14 Nisan’da Tandoğan’da yapılan Cumhuriyet mitingiyle başlayan, Abdullah Gül’ün cumhurbaşkanlığı adaylığı ve 27 Nisan e-muhtırasının ardından da sayıları artan bu yorumlardaki genel hava, ılımlı İslamcı olarak nitelendirilen AKP’nin iktidarı boyunca Türkiye’nin AB ile yakınlaşması yolunda çok büyük adımlar attığı yönündeydi. Türk halkının bir kesiminin Cumhuriyet mitinglerinde ortaya koyduğu “yaşam tarzı korkusu” anlaşılabilir olsa da, Başbakan Tayyip Erdoğan ve hükümetinin Türkiye’nin laik sistemini değiştirmek gibi bir niyetlerinin bulunduğunu gösteren hiçbir davranışta bulunmadıkları belirtiliyordu. Bu noktada ordunun Türkiye’nin demokratik yapısını değiştirecek bir müdahalede bulunmasının yanlışlığı üzerinde duruluyor ve Batılı hükümetlerin böylesi bir müdahaleye kesinlikle karşı çıkması gerektiğine dikkat çekiliyordu.

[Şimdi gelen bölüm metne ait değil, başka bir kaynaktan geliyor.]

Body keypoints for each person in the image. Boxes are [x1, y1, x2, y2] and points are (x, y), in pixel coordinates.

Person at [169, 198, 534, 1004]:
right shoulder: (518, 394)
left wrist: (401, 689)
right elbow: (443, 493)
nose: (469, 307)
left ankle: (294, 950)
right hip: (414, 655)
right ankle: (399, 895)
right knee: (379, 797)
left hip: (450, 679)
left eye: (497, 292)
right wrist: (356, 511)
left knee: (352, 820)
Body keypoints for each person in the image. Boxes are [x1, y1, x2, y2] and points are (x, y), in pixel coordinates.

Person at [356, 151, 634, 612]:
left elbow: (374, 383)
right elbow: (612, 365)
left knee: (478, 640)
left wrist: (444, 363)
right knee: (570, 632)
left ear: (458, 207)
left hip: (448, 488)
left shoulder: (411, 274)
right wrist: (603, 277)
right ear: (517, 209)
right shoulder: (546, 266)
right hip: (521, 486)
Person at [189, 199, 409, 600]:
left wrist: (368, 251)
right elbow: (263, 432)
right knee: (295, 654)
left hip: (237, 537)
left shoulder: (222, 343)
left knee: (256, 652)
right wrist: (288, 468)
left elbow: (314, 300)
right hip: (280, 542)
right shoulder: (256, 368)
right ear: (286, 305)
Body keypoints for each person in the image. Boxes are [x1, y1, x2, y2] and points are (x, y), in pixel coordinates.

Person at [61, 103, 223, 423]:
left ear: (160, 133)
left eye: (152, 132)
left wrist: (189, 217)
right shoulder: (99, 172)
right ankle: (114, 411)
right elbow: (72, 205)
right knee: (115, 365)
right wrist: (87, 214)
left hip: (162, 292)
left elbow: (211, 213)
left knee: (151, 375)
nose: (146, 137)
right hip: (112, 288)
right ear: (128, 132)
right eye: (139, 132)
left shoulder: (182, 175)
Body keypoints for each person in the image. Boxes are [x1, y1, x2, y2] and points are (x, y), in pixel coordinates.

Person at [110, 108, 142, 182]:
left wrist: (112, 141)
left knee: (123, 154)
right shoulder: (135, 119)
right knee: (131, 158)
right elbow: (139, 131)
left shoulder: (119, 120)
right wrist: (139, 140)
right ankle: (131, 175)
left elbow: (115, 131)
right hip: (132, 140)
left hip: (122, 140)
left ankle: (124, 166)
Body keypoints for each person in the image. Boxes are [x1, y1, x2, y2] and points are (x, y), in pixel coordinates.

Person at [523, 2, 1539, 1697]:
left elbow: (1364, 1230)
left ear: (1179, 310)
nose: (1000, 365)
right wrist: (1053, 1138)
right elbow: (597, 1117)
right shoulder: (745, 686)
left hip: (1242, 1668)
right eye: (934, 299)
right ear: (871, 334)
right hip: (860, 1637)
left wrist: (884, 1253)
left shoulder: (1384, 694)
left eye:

Amerikan ana akım medyasının aslarından New York Times gazetesinin 1 Mayıs tarihli başyazısında, Bush yönetiminin Türk ordusuna ABD’nin demokrasiden yana olduğunu açıkça ifade etmesi gerektiğinin belirtilmesi, bu tutumun en açık örneklerinden biriydi. Zira AKP’nin önünün anti-demokratik yollarla kesilip militer ve otoriter bir yönetime kayılması halinde Türkiye Batı’dan uzaklaşarak aşırı milliyetçi politikalara yönelecektir ki bunun da hem Batı hem de uluslararası sistem açısından hiç de olumlu olmayacağı açıktır.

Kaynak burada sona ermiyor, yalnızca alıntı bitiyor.